本文抜粋:
ドラムンベース完全ガイド:起源・サブジャンル・制作法と現代シーンの読み解き

ドラムンベースとは何か

ドラムンベース(Drum and Bass、しばしばDnB/ドラムンベースと表記)は、1990年代初頭にイギリスで誕生したダンスミュージックのジャンルです。特徴は高速なテンポ(一般に160〜180 BPM前後)、細かく刻まれたブレイクビート、そして強烈な低域のサブベースです。ハウスやテクノの4つ打ちとは異なり、ブレイクビートを基盤にしたリズム構築と、ベースラインの多様な表現を核に発展してきました。

歴史と成立背景

ドラムンベースは、レイヴ文化、ハードコア・ジャングル、ブレイクビート・ハードコアなど、1990年前後のUKアンダーグラウンドシーンから派生しました。ジャングルと呼ばれるサウンドから分岐しつつ、より洗練されたプロダクションやリズム構築を志向する動きがドラムンベースの形成につながりました。1990年代半ばには、Goldie(アルバム『Timeless』1995年)やRoni Size(Reprazentの『New Forms』1997年、マーキュリー賞受賞)といったアーティストが登場し、ジャンルは国際的な注目を集めました。

主要なレーベルと人物

  • Metalheadz — Goldieを中心に設立され、1990年代の重要レーベル。
  • Good Looking Records — LTJ Bukemによる、アトモスフェリック/ジャズ寄りの流派を広めたレーベル。
  • RAM Records — Andy Cらが設立、ダンスフロア寄りのヒットを量産。
  • Hospital Records — リキッド・ドラムンベース(リキッドファンク)を推進する老舗。
  • 代表的アーティスト:Goldie、LTJ Bukem、Roni Size、Andy C、Ed Rush & Optical、Noisia(オランダ)、Calibreなど。

リズムとサウンドの特徴

ドラムンベースの基礎は“ブレイクビート”にあります。中でも「Amen Break」(The Winstonsの『Amen, Brother』のドラム)をはじめとする古典的なブレイクをサンプリング/編集して細かく配置する技術が長く重視されてきました。ドラムはスネアやハイハットの配置を工夫して“推進力”を生み出し、ベースはサブベースで低域を支える一方、リース(Reese)系のディストーションされたベースや、ウォブリングするモジュレーションベースが多用されます。

主要サブジャンル

  • リキッド・ドラムンベース(Liquid DnB / Liquid Funk):ジャズ、ソウル、ファンクの要素を取り入れ、メロディや和音が豊かなサブジャンル。Calibre、High Contrast、Hospital Records系の作品が代表。
  • ニューロファンク(Neurofunk):よりテクニカルでダーク、精密なベースデザインとシンセサイザー処理が特徴。Ed Rush & Optical、Noisiaが代表格。

提供資料:

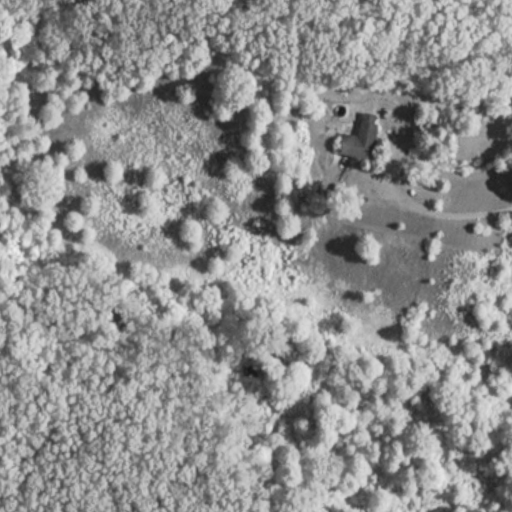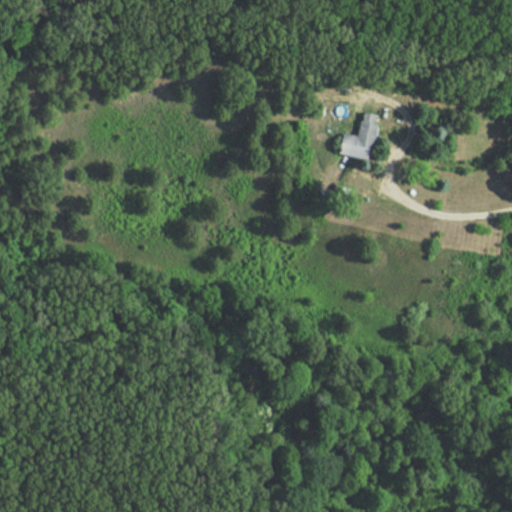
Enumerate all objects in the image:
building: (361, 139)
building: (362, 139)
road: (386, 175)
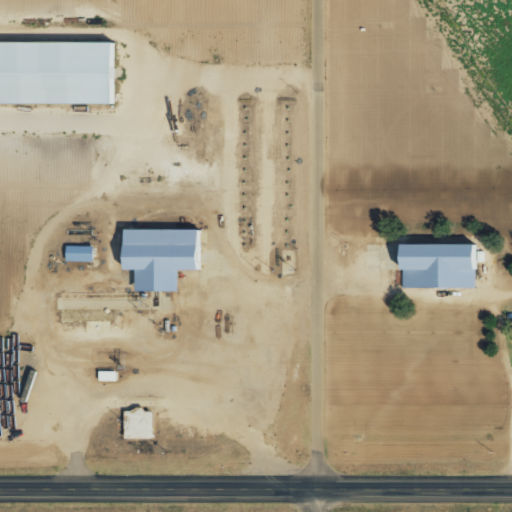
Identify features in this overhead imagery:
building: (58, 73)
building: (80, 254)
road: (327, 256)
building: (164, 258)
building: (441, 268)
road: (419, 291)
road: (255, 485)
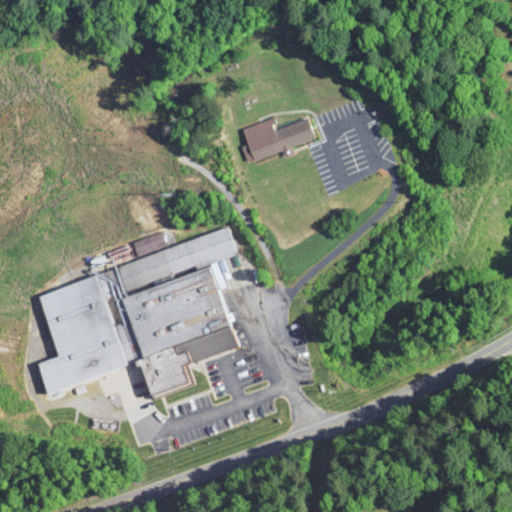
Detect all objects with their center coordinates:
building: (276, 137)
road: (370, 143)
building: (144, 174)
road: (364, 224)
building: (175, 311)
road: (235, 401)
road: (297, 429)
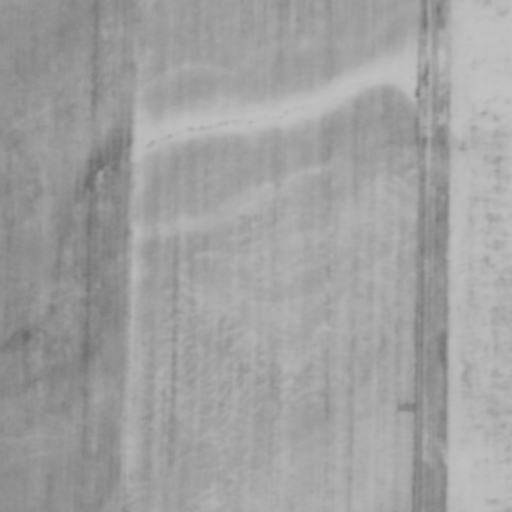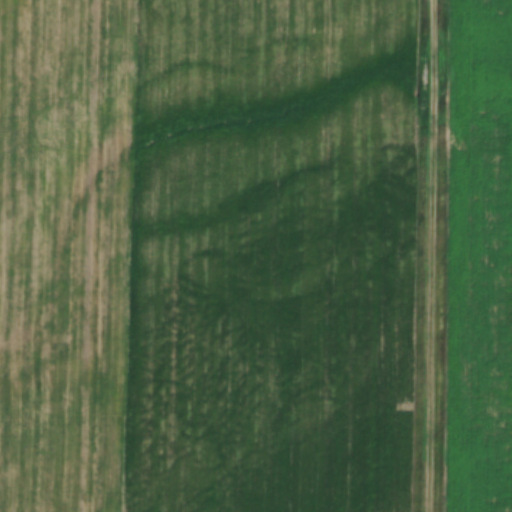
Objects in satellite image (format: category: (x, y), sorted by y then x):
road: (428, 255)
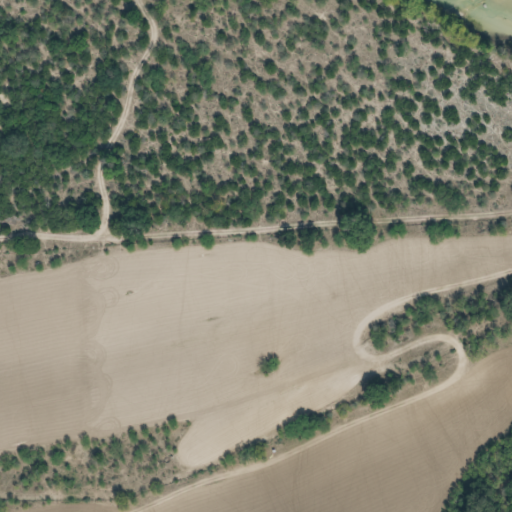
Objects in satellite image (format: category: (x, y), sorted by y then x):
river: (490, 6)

問題: ドラムンベースの解説文から、「ドラムンベースとは何か」から「Records — リキッド・ドラムンベース(リキッドファンク)を推進する老舗。」までの部分を一字一句変えずに書き写しなさい。

解答:
ドラムンベースとは何か

ドラムンベース(Drum and Bass、しばしばDnB/ドラムンベースと表記)は、1990年代初頭にイギリスで誕生したダンスミュージックのジャンルです。特徴は高速なテンポ(一般に160〜180 BPM前後)、細かく刻まれたブレイクビート、そして強烈な低域のサブベースです。ハウスやテクノの4つ打ちとは異なり、ブレイクビートを基盤にしたリズム構築と、ベースラインの多様な表現を核に発展してきました。

歴史と成立背景

ドラムンベースは、レイヴ文化、ハードコア・ジャングル、ブレイクビート・ハードコアなど、1990年前後のUKアンダーグラウンドシーンから派生しました。ジャングルと呼ばれるサウンドから分岐しつつ、より洗練されたプロダクションやリズム構築を志向する動きがドラムンベースの形成につながりました。1990年代半ばには、Goldie(アルバム『Timeless』1995年)やRoni Size(Reprazentの『New Forms』1997年、マーキュリー賞受賞)といったアーティストが登場し、ジャンルは国際的な注目を集めました。

主要なレーベルと人物

  • Metalheadz — Goldieを中心に設立され、1990年代の重要レーベル。
  • Good Looking Records — LTJ Bukemによる、アトモスフェリック/ジャズ寄りの流派を広めたレーベル。
  • RAM Records — Andy Cらが設立、ダンスフロア寄りのヒットを量産。
  • Hospital Records — リキッド・ドラムンベース(リキッドファンク)を推進する老舗。